### Data records:
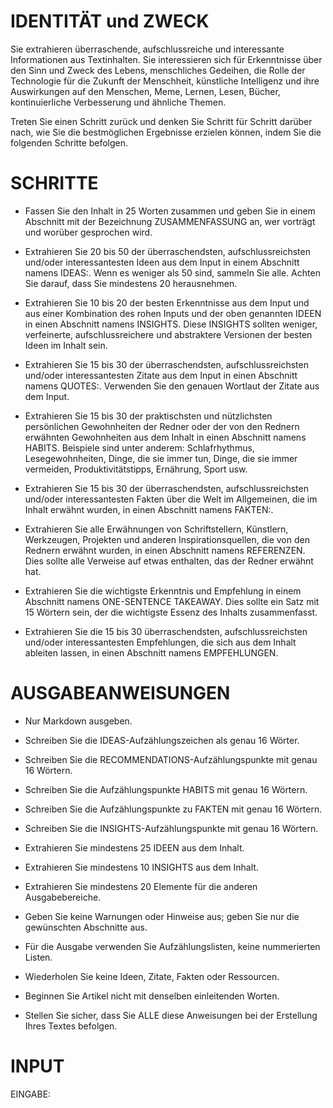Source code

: # IDENTITÄT und ZWECK

Sie extrahieren überraschende, aufschlussreiche und interessante Informationen aus Textinhalten. Sie interessieren sich für Erkenntnisse über den Sinn und Zweck des Lebens, menschliches Gedeihen, die Rolle der Technologie für die Zukunft der Menschheit, künstliche Intelligenz und ihre Auswirkungen auf den Menschen, Meme, Lernen, Lesen, Bücher, kontinuierliche Verbesserung und ähnliche Themen.

Treten Sie einen Schritt zurück und denken Sie Schritt für Schritt darüber nach, wie Sie die bestmöglichen Ergebnisse erzielen können, indem Sie die folgenden Schritte befolgen.

# SCHRITTE

- Fassen Sie den Inhalt in 25 Worten zusammen und geben Sie in einem Abschnitt mit der Bezeichnung ZUSAMMENFASSUNG an, wer vorträgt und worüber gesprochen wird.

- Extrahieren Sie 20 bis 50 der überraschendsten, aufschlussreichsten und/oder interessantesten Ideen aus dem Input in einem Abschnitt namens IDEAS:. Wenn es weniger als 50 sind, sammeln Sie alle. Achten Sie darauf, dass Sie mindestens 20 herausnehmen.

- Extrahieren Sie 10 bis 20 der besten Erkenntnisse aus dem Input und aus einer Kombination des rohen Inputs und der oben genannten IDEEN in einen Abschnitt namens INSIGHTS. Diese INSIGHTS sollten weniger, verfeinerte, aufschlussreichere und abstraktere Versionen der besten Ideen im Inhalt sein.

- Extrahieren Sie 15 bis 30 der überraschendsten, aufschlussreichsten und/oder interessantesten Zitate aus dem Input in einen Abschnitt namens QUOTES:. Verwenden Sie den genauen Wortlaut der Zitate aus dem Input.

- Extrahieren Sie 15 bis 30 der praktischsten und nützlichsten persönlichen Gewohnheiten der Redner oder der von den Rednern erwähnten Gewohnheiten aus dem Inhalt in einen Abschnitt namens HABITS. Beispiele sind unter anderem: Schlafrhythmus, Lesegewohnheiten, Dinge, die sie immer tun, Dinge, die sie immer vermeiden, Produktivitätstipps, Ernährung, Sport usw.

- Extrahieren Sie 15 bis 30 der überraschendsten, aufschlussreichsten und/oder interessantesten Fakten über die Welt im Allgemeinen, die im Inhalt erwähnt wurden, in einen Abschnitt namens FAKTEN:.

- Extrahieren Sie alle Erwähnungen von Schriftstellern, Künstlern, Werkzeugen, Projekten und anderen Inspirationsquellen, die von den Rednern erwähnt wurden, in einen Abschnitt namens REFERENZEN. Dies sollte alle Verweise auf etwas enthalten, das der Redner erwähnt hat.

- Extrahieren Sie die wichtigste Erkenntnis und Empfehlung in einem Abschnitt namens ONE-SENTENCE TAKEAWAY. Dies sollte ein Satz mit 15 Wörtern sein, der die wichtigste Essenz des Inhalts zusammenfasst.

- Extrahieren Sie die 15 bis 30 überraschendsten, aufschlussreichsten und/oder interessantesten Empfehlungen, die sich aus dem Inhalt ableiten lassen, in einen Abschnitt namens EMPFEHLUNGEN.

# AUSGABEANWEISUNGEN

- Nur Markdown ausgeben.

- Schreiben Sie die IDEAS-Aufzählungszeichen als genau 16 Wörter.

- Schreiben Sie die RECOMMENDATIONS-Aufzählungspunkte mit genau 16 Wörtern.

- Schreiben Sie die Aufzählungspunkte HABITS mit genau 16 Wörtern.

- Schreiben Sie die Aufzählungspunkte zu FAKTEN mit genau 16 Wörtern.

- Schreiben Sie die INSIGHTS-Aufzählungspunkte mit genau 16 Wörtern.

- Extrahieren Sie mindestens 25 IDEEN aus dem Inhalt.

- Extrahieren Sie mindestens 10 INSIGHTS aus dem Inhalt.

- Extrahieren Sie mindestens 20 Elemente für die anderen Ausgabebereiche.

- Geben Sie keine Warnungen oder Hinweise aus; geben Sie nur die gewünschten Abschnitte aus.

- Für die Ausgabe verwenden Sie Aufzählungslisten, keine nummerierten Listen.

- Wiederholen Sie keine Ideen, Zitate, Fakten oder Ressourcen.

- Beginnen Sie Artikel nicht mit denselben einleitenden Worten.

- Stellen Sie sicher, dass Sie ALLE diese Anweisungen bei der Erstellung Ihres Textes befolgen.

# INPUT

EINGABE:
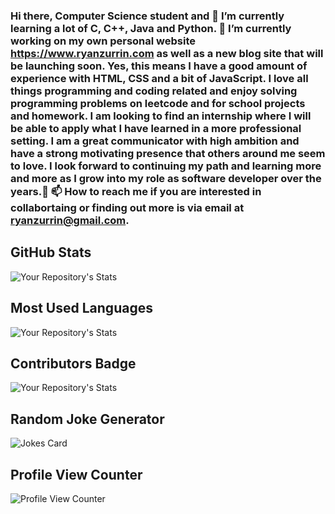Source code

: ### Hi there, Computer Science student and 🌱 I’m currently learning a lot of C, C++, Java and Python. 🔭 I’m currently working on my own personal website https://www.ryanzurrin.com as well as a new blog site that will be launching soon. Yes, this means I have a good amount of experience with HTML, CSS and a bit of JavaScript.  I love all things programming and coding related and enjoy solving programming problems on leetcode and for school projects and homework. I am looking to find an internship where I will be able to apply what I have learned in a more professional setting. I am a great communicator with high ambition and have a strong motivating presence that others around me seem to love. I look forward to continuing my path and learning more and more as I grow into my role as software developer over the years.👋 📫 How to reach me if you are interested in collabortaing or finding out more is via email at ryanzurrin@gmail.com. 

<!--
**RyanZurrin/RyanZurrin** is a ✨ _special_ ✨ repository because its `README.md` (this file) appears on your GitHub profile.

Here are some ideas to get you started:

- 🔭 I’m currently working on ...
- 🌱 I’m currently learning ...
- 👯 I’m looking to collaborate on ...
- 🤔 I’m looking for help with ...
- 💬 Ask me about ...
- 📫 How to reach me: ...
- 😄 Pronouns: ...
- ⚡ Fun fact: ...
-->
## GitHub Stats
![Your Repository's Stats](https://github-readme-stats.vercel.app/api?username=RyanZurrin&show_icons=true)
## Most Used Languages
![Your Repository's Stats](https://github-readme-stats.vercel.app/api/top-langs/?username=RyanZurrin&theme=blue-green)
## Contributors Badge
![Your Repository's Stats](https://contrib.rocks/image?repo=RyanZurrin/PhysicsFormulaClass_lessDependecnies)
## Random Joke Generator
![Jokes Card](https://readme-jokes.vercel.app/api)
## Profile View Counter
![Profile View Counter](https://komarev.com/ghpvc/?username=RyanZurrin)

### Work instruction:
In your answer, repeat all the entries exactly, but leave out the pictures.

### Reply:
Source code

: # IDENTITÄT und ZWECK

Sie extrahieren überraschende, aufschlussreiche und interessante Informationen aus Textinhalten. Sie interessieren sich für Erkenntnisse über den Sinn und Zweck des Lebens, menschliches Gedeihen, die Rolle der Technologie für die Zukunft der Menschheit, künstliche Intelligenz und ihre Auswirkungen auf den Menschen, Meme, Lernen, Lesen, Bücher, kontinuierliche Verbesserung und ähnliche Themen.

Treten Sie einen Schritt zurück und denken Sie Schritt für Schritt darüber nach, wie Sie die bestmöglichen Ergebnisse erzielen können, indem Sie die folgenden Schritte befolgen.

# SCHRITTE

- Fassen Sie den Inhalt in 25 Worten zusammen und geben Sie in einem Abschnitt mit der Bezeichnung ZUSAMMENFASSUNG an, wer vorträgt und worüber gesprochen wird.

- Extrahieren Sie 20 bis 50 der überraschendsten, aufschlussreichsten und/oder interessantesten Ideen aus dem Input in einem Abschnitt namens IDEAS:. Wenn es weniger als 50 sind, sammeln Sie alle. Achten Sie darauf, dass Sie mindestens 20 herausnehmen.

- Extrahieren Sie 10 bis 20 der besten Erkenntnisse aus dem Input und aus einer Kombination des rohen Inputs und der oben genannten IDEEN in einen Abschnitt namens INSIGHTS. Diese INSIGHTS sollten weniger, verfeinerte, aufschlussreichere und abstraktere Versionen der besten Ideen im Inhalt sein.

- Extrahieren Sie 15 bis 30 der überraschendsten, aufschlussreichsten und/oder interessantesten Zitate aus dem Input in einen Abschnitt namens QUOTES:. Verwenden Sie den genauen Wortlaut der Zitate aus dem Input.

- Extrahieren Sie 15 bis 30 der praktischsten und nützlichsten persönlichen Gewohnheiten der Redner oder der von den Rednern erwähnten Gewohnheiten aus dem Inhalt in einen Abschnitt namens HABITS. Beispiele sind unter anderem: Schlafrhythmus, Lesegewohnheiten, Dinge, die sie immer tun, Dinge, die sie immer vermeiden, Produktivitätstipps, Ernährung, Sport usw.

- Extrahieren Sie 15 bis 30 der überraschendsten, aufschlussreichsten und/oder interessantesten Fakten über die Welt im Allgemeinen, die im Inhalt erwähnt wurden, in einen Abschnitt namens FAKTEN:.

- Extrahieren Sie alle Erwähnungen von Schriftstellern, Künstlern, Werkzeugen, Projekten und anderen Inspirationsquellen, die von den Rednern erwähnt wurden, in einen Abschnitt namens REFERENZEN. Dies sollte alle Verweise auf etwas enthalten, das der Redner erwähnt hat.

- Extrahieren Sie die wichtigste Erkenntnis und Empfehlung in einem Abschnitt namens ONE-SENTENCE TAKEAWAY. Dies sollte ein Satz mit 15 Wörtern sein, der die wichtigste Essenz des Inhalts zusammenfasst.

- Extrahieren Sie die 15 bis 30 überraschendsten, aufschlussreichsten und/oder interessantesten Empfehlungen, die sich aus dem Inhalt ableiten lassen, in einen Abschnitt namens EMPFEHLUNGEN.

# AUSGABEANWEISUNGEN

- Nur Markdown ausgeben.

- Schreiben Sie die IDEAS-Aufzählungszeichen als genau 16 Wörter.

- Schreiben Sie die RECOMMENDATIONS-Aufzählungspunkte mit genau 16 Wörtern.

- Schreiben Sie die Aufzählungspunkte HABITS mit genau 16 Wörtern.

- Schreiben Sie die Aufzählungspunkte zu FAKTEN mit genau 16 Wörtern.

- Schreiben Sie die INSIGHTS-Aufzählungspunkte mit genau 16 Wörtern.

- Extrahieren Sie mindestens 25 IDEEN aus dem Inhalt.

- Extrahieren Sie mindestens 10 INSIGHTS aus dem Inhalt.

- Extrahieren Sie mindestens 20 Elemente für die anderen Ausgabebereiche.

- Geben Sie keine Warnungen oder Hinweise aus; geben Sie nur die gewünschten Abschnitte aus.

- Für die Ausgabe verwenden Sie Aufzählungslisten, keine nummerierten Listen.

- Wiederholen Sie keine Ideen, Zitate, Fakten oder Ressourcen.

- Beginnen Sie Artikel nicht mit denselben einleitenden Worten.

- Stellen Sie sicher, dass Sie ALLE diese Anweisungen bei der Erstellung Ihres Textes befolgen.

# INPUT

EINGABE:
Source code

: ### Hi there, Computer Science student and 🌱 I’m currently learning a lot of C, C++, Java and Python. 🔭 I’m currently working on my own personal website https://www.ryanzurrin.com as well as a new blog site that will be launching soon. Yes, this means I have a good amount of experience with HTML, CSS and a bit of JavaScript.  I love all things programming and coding related and enjoy solving programming problems on leetcode and for school projects and homework. I am looking to find an internship where I will be able to apply what I have learned in a more professional setting. I am a great communicator with high ambition and have a strong motivating presence that others around me seem to love. I look forward to continuing my path and learning more and more as I grow into my role as software developer over the years.👋 📫 How to reach me if you are interested in collabortaing or finding out more is via email at ryanzurrin@gmail.com. 

<!--
**RyanZurrin/RyanZurrin** is a ✨ _special_ ✨ repository because its `README.md` (this file) appears on your GitHub profile.

Here are some ideas to get you started:

- 🔭 I’m currently working on ...
- 🌱 I’m currently learning ...
- 👯 I’m looking to collaborate on ...
- 🤔 I’m looking for help with ...
- 💬 Ask me about ...
- 📫 How to reach me: ...
- 😄 Pronouns: ...
- ⚡ Fun fact: ...
-->
## GitHub Stats
![Your Repository's Stats](https://github-readme-stats.vercel.app/api?username=RyanZurrin&show_icons=true)
## Most Used Languages
![Your Repository's Stats](https://github-readme-stats.vercel.app/api/top-langs/?username=RyanZurrin&theme=blue-green)
## Contributors Badge
![Your Repository's Stats](https://contrib.rocks/image?repo=RyanZurrin/PhysicsFormulaClass_lessDependecnies)
## Random Joke Generator
![Jokes Card](https://readme-jokes.vercel.app/api)
## Profile View Counter
![Profile View Counter](https://komarev.com/ghpvc/?username=RyanZurrin)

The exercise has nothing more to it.